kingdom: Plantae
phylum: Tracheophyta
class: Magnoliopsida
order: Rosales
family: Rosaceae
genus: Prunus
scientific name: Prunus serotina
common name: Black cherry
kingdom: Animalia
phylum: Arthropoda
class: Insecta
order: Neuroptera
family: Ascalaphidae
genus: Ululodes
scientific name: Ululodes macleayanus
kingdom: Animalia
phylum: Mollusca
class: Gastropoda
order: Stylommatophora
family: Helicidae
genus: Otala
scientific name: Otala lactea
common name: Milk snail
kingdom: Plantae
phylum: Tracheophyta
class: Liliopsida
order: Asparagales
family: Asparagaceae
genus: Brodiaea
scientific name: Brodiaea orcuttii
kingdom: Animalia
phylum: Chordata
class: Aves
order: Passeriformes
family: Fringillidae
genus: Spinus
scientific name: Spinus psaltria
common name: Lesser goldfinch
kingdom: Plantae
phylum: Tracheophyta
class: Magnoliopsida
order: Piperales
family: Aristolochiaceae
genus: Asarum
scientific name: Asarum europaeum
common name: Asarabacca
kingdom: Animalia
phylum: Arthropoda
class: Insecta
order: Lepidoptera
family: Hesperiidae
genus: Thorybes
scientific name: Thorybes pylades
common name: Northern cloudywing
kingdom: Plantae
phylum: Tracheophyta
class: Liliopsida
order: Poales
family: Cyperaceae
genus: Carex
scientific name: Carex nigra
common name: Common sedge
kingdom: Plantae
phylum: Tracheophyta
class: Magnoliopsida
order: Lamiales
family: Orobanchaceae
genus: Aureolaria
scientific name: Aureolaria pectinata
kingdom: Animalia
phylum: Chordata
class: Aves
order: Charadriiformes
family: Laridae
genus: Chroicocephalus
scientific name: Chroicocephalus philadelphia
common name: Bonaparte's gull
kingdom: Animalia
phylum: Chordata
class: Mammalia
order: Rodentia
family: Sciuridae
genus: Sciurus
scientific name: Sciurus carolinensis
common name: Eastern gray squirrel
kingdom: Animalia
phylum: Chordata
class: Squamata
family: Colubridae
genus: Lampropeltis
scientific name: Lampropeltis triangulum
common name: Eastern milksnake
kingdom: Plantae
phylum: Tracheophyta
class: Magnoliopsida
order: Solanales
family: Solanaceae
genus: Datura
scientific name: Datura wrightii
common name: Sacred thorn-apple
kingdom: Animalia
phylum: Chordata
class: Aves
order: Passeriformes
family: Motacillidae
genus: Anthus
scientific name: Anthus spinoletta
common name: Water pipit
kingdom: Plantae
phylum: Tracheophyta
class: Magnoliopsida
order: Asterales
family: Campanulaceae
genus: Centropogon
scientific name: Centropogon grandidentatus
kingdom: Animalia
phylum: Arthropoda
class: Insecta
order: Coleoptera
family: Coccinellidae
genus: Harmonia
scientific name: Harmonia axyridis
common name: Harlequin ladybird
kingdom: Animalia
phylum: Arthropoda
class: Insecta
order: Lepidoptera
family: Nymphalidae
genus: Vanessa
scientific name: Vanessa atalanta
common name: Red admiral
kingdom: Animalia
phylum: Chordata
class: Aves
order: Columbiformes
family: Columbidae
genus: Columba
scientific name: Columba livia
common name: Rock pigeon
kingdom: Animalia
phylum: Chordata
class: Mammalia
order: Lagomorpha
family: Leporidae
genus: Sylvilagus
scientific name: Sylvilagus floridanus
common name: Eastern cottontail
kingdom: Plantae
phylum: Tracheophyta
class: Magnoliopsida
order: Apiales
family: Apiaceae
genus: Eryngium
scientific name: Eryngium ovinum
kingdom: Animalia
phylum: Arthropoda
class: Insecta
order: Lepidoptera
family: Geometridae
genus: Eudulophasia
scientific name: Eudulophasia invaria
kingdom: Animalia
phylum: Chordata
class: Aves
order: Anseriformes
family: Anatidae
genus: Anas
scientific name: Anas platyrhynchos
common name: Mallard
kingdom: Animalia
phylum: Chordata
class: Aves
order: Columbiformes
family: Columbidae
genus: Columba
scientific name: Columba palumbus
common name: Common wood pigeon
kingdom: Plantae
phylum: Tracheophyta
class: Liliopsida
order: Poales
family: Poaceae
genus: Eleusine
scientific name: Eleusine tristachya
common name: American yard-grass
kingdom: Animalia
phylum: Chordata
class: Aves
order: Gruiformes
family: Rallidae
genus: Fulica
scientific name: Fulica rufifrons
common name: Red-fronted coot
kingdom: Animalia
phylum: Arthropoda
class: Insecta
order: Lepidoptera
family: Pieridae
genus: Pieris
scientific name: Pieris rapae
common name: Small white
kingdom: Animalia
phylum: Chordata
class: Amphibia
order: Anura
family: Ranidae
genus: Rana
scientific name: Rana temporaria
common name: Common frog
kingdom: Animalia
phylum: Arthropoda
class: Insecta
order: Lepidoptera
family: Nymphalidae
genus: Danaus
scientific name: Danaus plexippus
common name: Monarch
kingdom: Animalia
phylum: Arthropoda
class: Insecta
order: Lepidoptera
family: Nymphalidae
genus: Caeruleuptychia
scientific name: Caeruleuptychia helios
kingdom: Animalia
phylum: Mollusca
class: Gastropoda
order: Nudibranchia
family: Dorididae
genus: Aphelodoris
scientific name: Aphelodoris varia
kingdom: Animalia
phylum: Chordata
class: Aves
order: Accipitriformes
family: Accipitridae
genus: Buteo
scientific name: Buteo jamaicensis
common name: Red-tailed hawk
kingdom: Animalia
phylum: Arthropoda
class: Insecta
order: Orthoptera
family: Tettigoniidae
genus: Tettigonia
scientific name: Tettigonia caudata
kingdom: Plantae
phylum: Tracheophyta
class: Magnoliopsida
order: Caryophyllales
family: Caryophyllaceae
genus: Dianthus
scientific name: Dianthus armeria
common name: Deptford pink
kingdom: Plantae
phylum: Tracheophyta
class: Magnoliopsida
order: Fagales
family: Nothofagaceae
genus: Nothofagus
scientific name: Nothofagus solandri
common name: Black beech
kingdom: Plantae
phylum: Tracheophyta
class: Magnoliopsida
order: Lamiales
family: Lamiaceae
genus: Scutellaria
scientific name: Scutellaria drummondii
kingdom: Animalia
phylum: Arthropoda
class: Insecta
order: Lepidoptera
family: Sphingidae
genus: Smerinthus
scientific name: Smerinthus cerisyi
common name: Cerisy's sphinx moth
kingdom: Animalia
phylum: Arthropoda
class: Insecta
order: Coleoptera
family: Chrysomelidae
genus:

* * * * * * *

Please turn every line in the records above into a JSON list of strings, one string per line, leaving out any blank lines.

[
  "kingdom: Plantae",
  "phylum: Tracheophyta",
  "class: Magnoliopsida",
  "order: Rosales",
  "family: Rosaceae",
  "genus: Prunus",
  "scientific name: Prunus serotina",
  "common name: Black cherry",
  "kingdom: Animalia",
  "phylum: Arthropoda",
  "class: Insecta",
  "order: Neuroptera",
  "family: Ascalaphidae",
  "genus: Ululodes",
  "scientific name: Ululodes macleayanus",
  "kingdom: Animalia",
  "phylum: Mollusca",
  "class: Gastropoda",
  "order: Stylommatophora",
  "family: Helicidae",
  "genus: Otala",
  "scientific name: Otala lactea",
  "common name: Milk snail",
  "kingdom: Plantae",
  "phylum: Tracheophyta",
  "class: Liliopsida",
  "order: Asparagales",
  "family: Asparagaceae",
  "genus: Brodiaea",
  "scientific name: Brodiaea orcuttii",
  "kingdom: Animalia",
  "phylum: Chordata",
  "class: Aves",
  "order: Passeriformes",
  "family: Fringillidae",
  "genus: Spinus",
  "scientific name: Spinus psaltria",
  "common name: Lesser goldfinch",
  "kingdom: Plantae",
  "phylum: Tracheophyta",
  "class: Magnoliopsida",
  "order: Piperales",
  "family: Aristolochiaceae",
  "genus: Asarum",
  "scientific name: Asarum europaeum",
  "common name: Asarabacca",
  "kingdom: Animalia",
  "phylum: Arthropoda",
  "class: Insecta",
  "order: Lepidoptera",
  "family: Hesperiidae",
  "genus: Thorybes",
  "scientific name: Thorybes pylades",
  "common name: Northern cloudywing",
  "kingdom: Plantae",
  "phylum: Tracheophyta",
  "class: Liliopsida",
  "order: Poales",
  "family: Cyperaceae",
  "genus: Carex",
  "scientific name: Carex nigra",
  "common name: Common sedge",
  "kingdom: Plantae",
  "phylum: Tracheophyta",
  "class: Magnoliopsida",
  "order: Lamiales",
  "family: Orobanchaceae",
  "genus: Aureolaria",
  "scientific name: Aureolaria pectinata",
  "kingdom: Animalia",
  "phylum: Chordata",
  "class: Aves",
  "order: Charadriiformes",
  "family: Laridae",
  "genus: Chroicocephalus",
  "scientific name: Chroicocephalus philadelphia",
  "common name: Bonaparte's gull",
  "kingdom: Animalia",
  "phylum: Chordata",
  "class: Mammalia",
  "order: Rodentia",
  "family: Sciuridae",
  "genus: Sciurus",
  "scientific name: Sciurus carolinensis",
  "common name: Eastern gray squirrel",
  "kingdom: Animalia",
  "phylum: Chordata",
  "class: Squamata",
  "family: Colubridae",
  "genus: Lampropeltis",
  "scientific name: Lampropeltis triangulum",
  "common name: Eastern milksnake",
  "kingdom: Plantae",
  "phylum: Tracheophyta",
  "class: Magnoliopsida",
  "order: Solanales",
  "family: Solanaceae",
  "genus: Datura",
  "scientific name: Datura wrightii",
  "common name: Sacred thorn-apple",
  "kingdom: Animalia",
  "phylum: Chordata",
  "class: Aves",
  "order: Passeriformes",
  "family: Motacillidae",
  "genus: Anthus",
  "scientific name: Anthus spinoletta",
  "common name: Water pipit",
  "kingdom: Plantae",
  "phylum: Tracheophyta",
  "class: Magnoliopsida",
  "order: Asterales",
  "family: Campanulaceae",
  "genus: Centropogon",
  "scientific name: Centropogon grandidentatus",
  "kingdom: Animalia",
  "phylum: Arthropoda",
  "class: Insecta",
  "order: Coleoptera",
  "family: Coccinellidae",
  "genus: Harmonia",
  "scientific name: Harmonia axyridis",
  "common name: Harlequin ladybird",
  "kingdom: Animalia",
  "phylum: Arthropoda",
  "class: Insecta",
  "order: Lepidoptera",
  "family: Nymphalidae",
  "genus: Vanessa",
  "scientific name: Vanessa atalanta",
  "common name: Red admiral",
  "kingdom: Animalia",
  "phylum: Chordata",
  "class: Aves",
  "order: Columbiformes",
  "family: Columbidae",
  "genus: Columba",
  "scientific name: Columba livia",
  "common name: Rock pigeon",
  "kingdom: Animalia",
  "phylum: Chordata",
  "class: Mammalia",
  "order: Lagomorpha",
  "family: Leporidae",
  "genus: Sylvilagus",
  "scientific name: Sylvilagus floridanus",
  "common name: Eastern cottontail",
  "kingdom: Plantae",
  "phylum: Tracheophyta",
  "class: Magnoliopsida",
  "order: Apiales",
  "family: Apiaceae",
  "genus: Eryngium",
  "scientific name: Eryngium ovinum",
  "kingdom: Animalia",
  "phylum: Arthropoda",
  "class: Insecta",
  "order: Lepidoptera",
  "family: Geometridae",
  "genus: Eudulophasia",
  "scientific name: Eudulophasia invaria",
  "kingdom: Animalia",
  "phylum: Chordata",
  "class: Aves",
  "order: Anseriformes",
  "family: Anatidae",
  "genus: Anas",
  "scientific name: Anas platyrhynchos",
  "common name: Mallard",
  "kingdom: Animalia",
  "phylum: Chordata",
  "class: Aves",
  "order: Columbiformes",
  "family: Columbidae",
  "genus: Columba",
  "scientific name: Columba palumbus",
  "common name: Common wood pigeon",
  "kingdom: Plantae",
  "phylum: Tracheophyta",
  "class: Liliopsida",
  "order: Poales",
  "family: Poaceae",
  "genus: Eleusine",
  "scientific name: Eleusine tristachya",
  "common name: American yard-grass",
  "kingdom: Animalia",
  "phylum: Chordata",
  "class: Aves",
  "order: Gruiformes",
  "family: Rallidae",
  "genus: Fulica",
  "scientific name: Fulica rufifrons",
  "common name: Red-fronted coot",
  "kingdom: Animalia",
  "phylum: Arthropoda",
  "class: Insecta",
  "order: Lepidoptera",
  "family: Pieridae",
  "genus: Pieris",
  "scientific name: Pieris rapae",
  "common name: Small white",
  "kingdom: Animalia",
  "phylum: Chordata",
  "class: Amphibia",
  "order: Anura",
  "family: Ranidae",
  "genus: Rana",
  "scientific name: Rana temporaria",
  "common name: Common frog",
  "kingdom: Animalia",
  "phylum: Arthropoda",
  "class: Insecta",
  "order: Lepidoptera",
  "family: Nymphalidae",
  "genus: Danaus",
  "scientific name: Danaus plexippus",
  "common name: Monarch",
  "kingdom: Animalia",
  "phylum: Arthropoda",
  "class: Insecta",
  "order: Lepidoptera",
  "family: Nymphalidae",
  "genus: Caeruleuptychia",
  "scientific name: Caeruleuptychia helios",
  "kingdom: Animalia",
  "phylum: Mollusca",
  "class: Gastropoda",
  "order: Nudibranchia",
  "family: Dorididae",
  "genus: Aphelodoris",
  "scientific name: Aphelodoris varia",
  "kingdom: Animalia",
  "phylum: Chordata",
  "class: Aves",
  "order: Accipitriformes",
  "family: Accipitridae",
  "genus: Buteo",
  "scientific name: Buteo jamaicensis",
  "common name: Red-tailed hawk",
  "kingdom: Animalia",
  "phylum: Arthropoda",
  "class: Insecta",
  "order: Orthoptera",
  "family: Tettigoniidae",
  "genus: Tettigonia",
  "scientific name: Tettigonia caudata",
  "kingdom: Plantae",
  "phylum: Tracheophyta",
  "class: Magnoliopsida",
  "order: Caryophyllales",
  "family: Caryophyllaceae",
  "genus: Dianthus",
  "scientific name: Dianthus armeria",
  "common name: Deptford pink",
  "kingdom: Plantae",
  "phylum: Tracheophyta",
  "class: Magnoliopsida",
  "order: Fagales",
  "family: Nothofagaceae",
  "genus: Nothofagus",
  "scientific name: Nothofagus solandri",
  "common name: Black beech",
  "kingdom: Plantae",
  "phylum: Tracheophyta",
  "class: Magnoliopsida",
  "order: Lamiales",
  "family: Lamiaceae",
  "genus: Scutellaria",
  "scientific name: Scutellaria drummondii",
  "kingdom: Animalia",
  "phylum: Arthropoda",
  "class: Insecta",
  "order: Lepidoptera",
  "family: Sphingidae",
  "genus: Smerinthus",
  "scientific name: Smerinthus cerisyi",
  "common name: Cerisy's sphinx moth",
  "kingdom: Animalia",
  "phylum: Arthropoda",
  "class: Insecta",
  "order: Coleoptera",
  "family: Chrysomelidae",
  "genus:"
]